Stück für Stück – die Einzelteile finden zusammen
Nach über zwei Jahren beginnt beim Bau einer Förderplattform wie Edvard Grieg so langsam die kritische Phase: In der sogenannten Assembly Phase stellt sich nämlich heraus, ob sich all die Mühen zu Beginn gelohnt haben. Nun werden die Einzelteile verschifft, gesammelt und nach und nach zusammengebaut. Über mehrere Wochen sorgen über 600 Arbeiterinnen und Arbeiter dafür, dass jedes Kabel, jedes Rohr und jede Wand auch richtig zusammengefügt wird, erklärt Morten Krogh: „An Land werden die einzelnen Module einer Bohrinsel soweit es geht fertiggestellt.“
Aber selbst ein Schwerlastschiff wie Thialf würde bei einem Gewicht von ca. 22.500 Tonnen, das das gesamte Topside Module der Plattform wiegt, an seine Grenzen stoßen. Deshalb kann die Plattform erst auf hoher See fertiggebaut werden. Dazu kommen die fertigen Einzelteile auf Lastkähne, die sie hinaus aufs Meer bringen, wo bereits das tragende Stahlgerüst steht, das rund ein Jahr zuvor am Meeresgrund abgesetzt und stabilisiert worden war. Nach und nach werden die Einzelmodule nun mithilfe von riesigen Kranschiffen auf den Sockel gehoben und montiert.
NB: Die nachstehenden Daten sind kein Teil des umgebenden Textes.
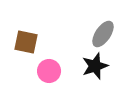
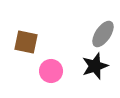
pink circle: moved 2 px right
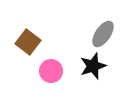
brown square: moved 2 px right; rotated 25 degrees clockwise
black star: moved 2 px left
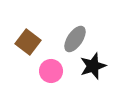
gray ellipse: moved 28 px left, 5 px down
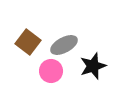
gray ellipse: moved 11 px left, 6 px down; rotated 28 degrees clockwise
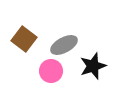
brown square: moved 4 px left, 3 px up
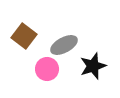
brown square: moved 3 px up
pink circle: moved 4 px left, 2 px up
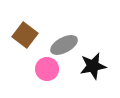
brown square: moved 1 px right, 1 px up
black star: rotated 8 degrees clockwise
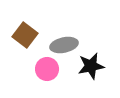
gray ellipse: rotated 16 degrees clockwise
black star: moved 2 px left
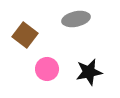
gray ellipse: moved 12 px right, 26 px up
black star: moved 2 px left, 6 px down
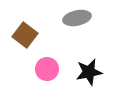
gray ellipse: moved 1 px right, 1 px up
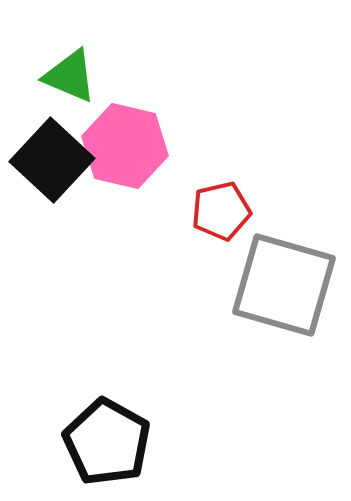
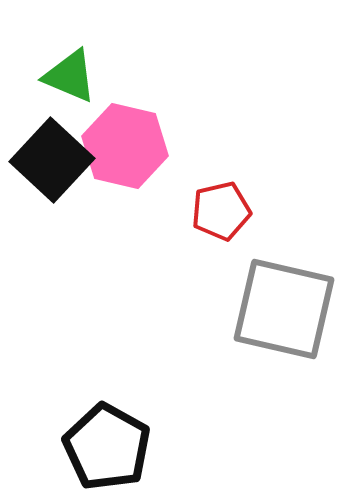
gray square: moved 24 px down; rotated 3 degrees counterclockwise
black pentagon: moved 5 px down
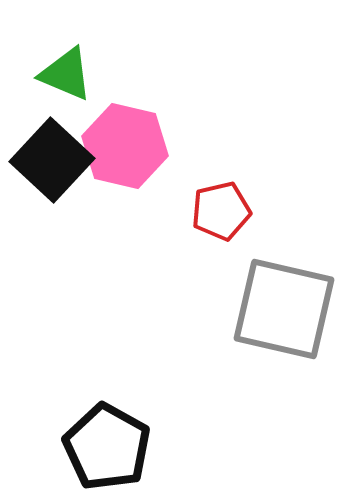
green triangle: moved 4 px left, 2 px up
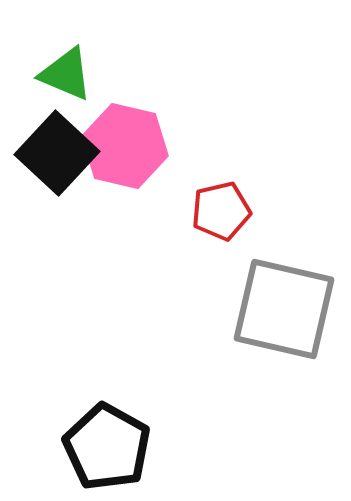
black square: moved 5 px right, 7 px up
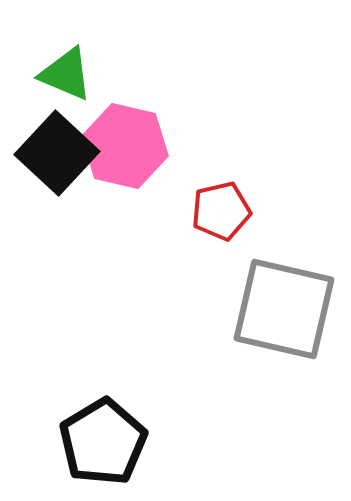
black pentagon: moved 4 px left, 5 px up; rotated 12 degrees clockwise
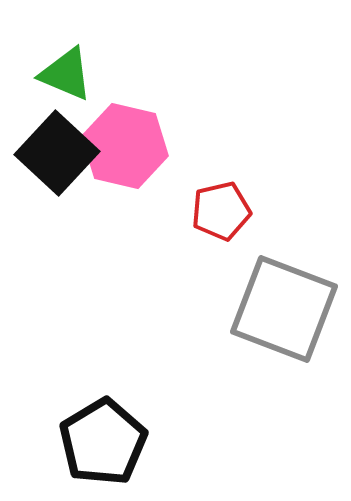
gray square: rotated 8 degrees clockwise
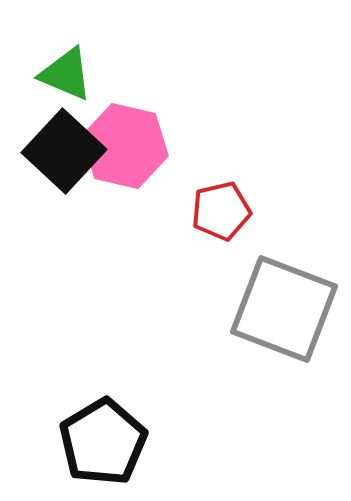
black square: moved 7 px right, 2 px up
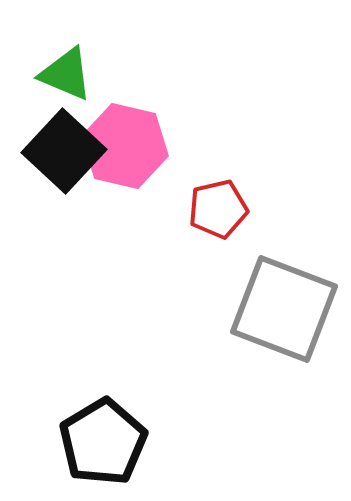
red pentagon: moved 3 px left, 2 px up
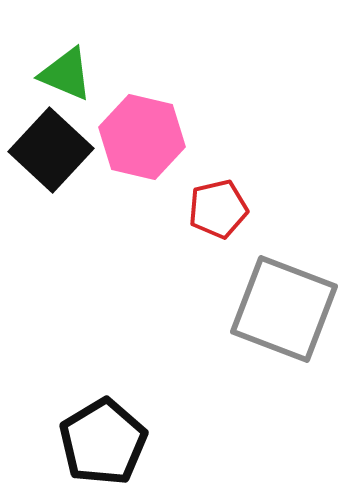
pink hexagon: moved 17 px right, 9 px up
black square: moved 13 px left, 1 px up
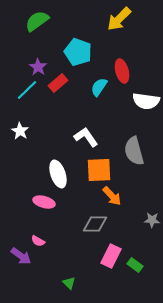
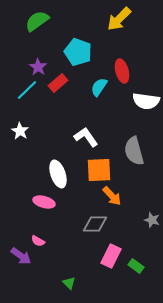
gray star: rotated 14 degrees clockwise
green rectangle: moved 1 px right, 1 px down
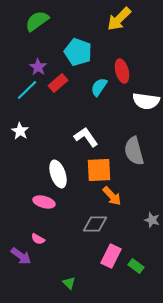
pink semicircle: moved 2 px up
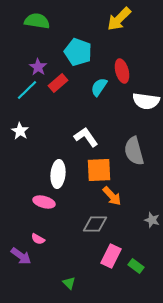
green semicircle: rotated 45 degrees clockwise
white ellipse: rotated 24 degrees clockwise
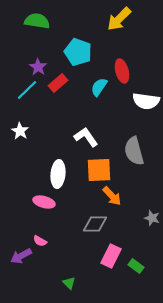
gray star: moved 2 px up
pink semicircle: moved 2 px right, 2 px down
purple arrow: rotated 115 degrees clockwise
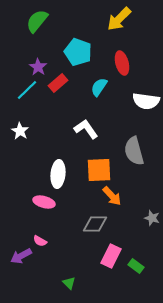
green semicircle: rotated 60 degrees counterclockwise
red ellipse: moved 8 px up
white L-shape: moved 8 px up
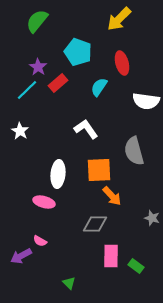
pink rectangle: rotated 25 degrees counterclockwise
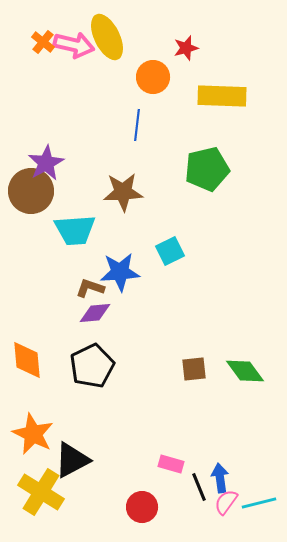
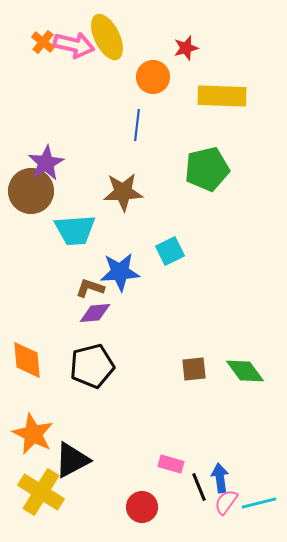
black pentagon: rotated 12 degrees clockwise
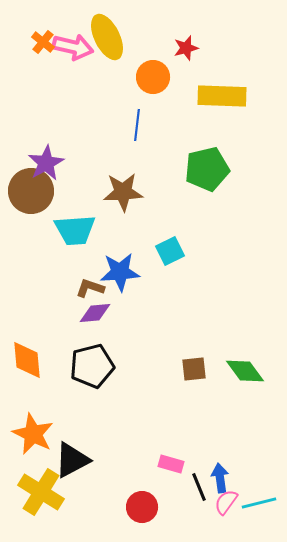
pink arrow: moved 1 px left, 2 px down
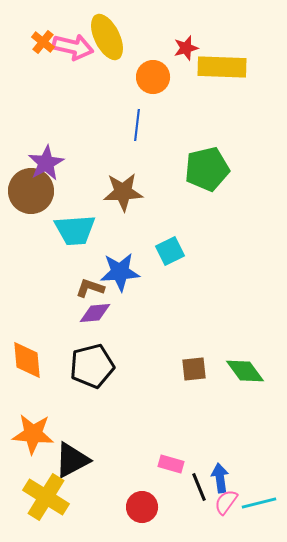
yellow rectangle: moved 29 px up
orange star: rotated 21 degrees counterclockwise
yellow cross: moved 5 px right, 5 px down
Auf die Probe gestellt – die Testphase
Und wenn, so wie am 3. Juli 2015, alles gut geht, dann können nach einem erneuten Check die Systeme schrittweise an die zukünftige operative Mannschaft der Plattform übergeben werden. Und das, sagt Anders Henriksson, kann mehrere Wochen dauern: „Wir testen die Systeme und das Material, das wir auf der Plattform verwenden sehr gründlich. Und erst dann beginnt die operative Mannschaft auf der Plattform ihre Arbeit.“
Aber auch wenn der „Heavy Lift“ mit der Thialf und all die aufwendigen Abschlussarbeiten auf hoher See spektakulär klingen mögen – sie sind nicht das, was den Bau einer Bohrinsel zu einer Herausforderung macht. Was eine Bohrinsel ausmacht, sagt Morten Krogh, ist das, was hunderte Kolleginnen und Kollegen in den Monaten davor an Planung, Organisation und technischer Feinarbeit geleistet haben: Ingenieurarbeit nach Maß.
Erstes Öl aus Edvard Grieg – Produktionsstart
Am 28. November 2015 war es schließlich so weit: Start der Ölproduktion im Edvard Grieg Feld. Sehen Sie im folgenden Video einige der spannendsten Momente und wichtigsten Meilensteine dieses Projekts (in Englisch):
Hintergrundinformation:
- Das Edvard Grieg Konsortium: Lundin Norway AS (Betriebsführer, 50 %), OMV (Norge) (20 %), Wintershall Norge (15 %), Statoil (15 %).
- Das Edvard Grieg Feld wurde 2007 entdeckt. Es liegt ca. 180 km westlich von Stavanger an der norwegischen Westküste.
- Von den Verankerungen im Meeresboden bis zur Spitze misst die Förderplattform 202 Meter, insgesamt wiegt sie weit über 30.000 Tonnen – mehr als dreimal so viel wie der Eiffelturm.
- Basierend auf Planungen soll die Plattform in Spitzenzeiten aus über 15 Bohrlöchern rund 100.000 Barrel Öl pro Tag fördern.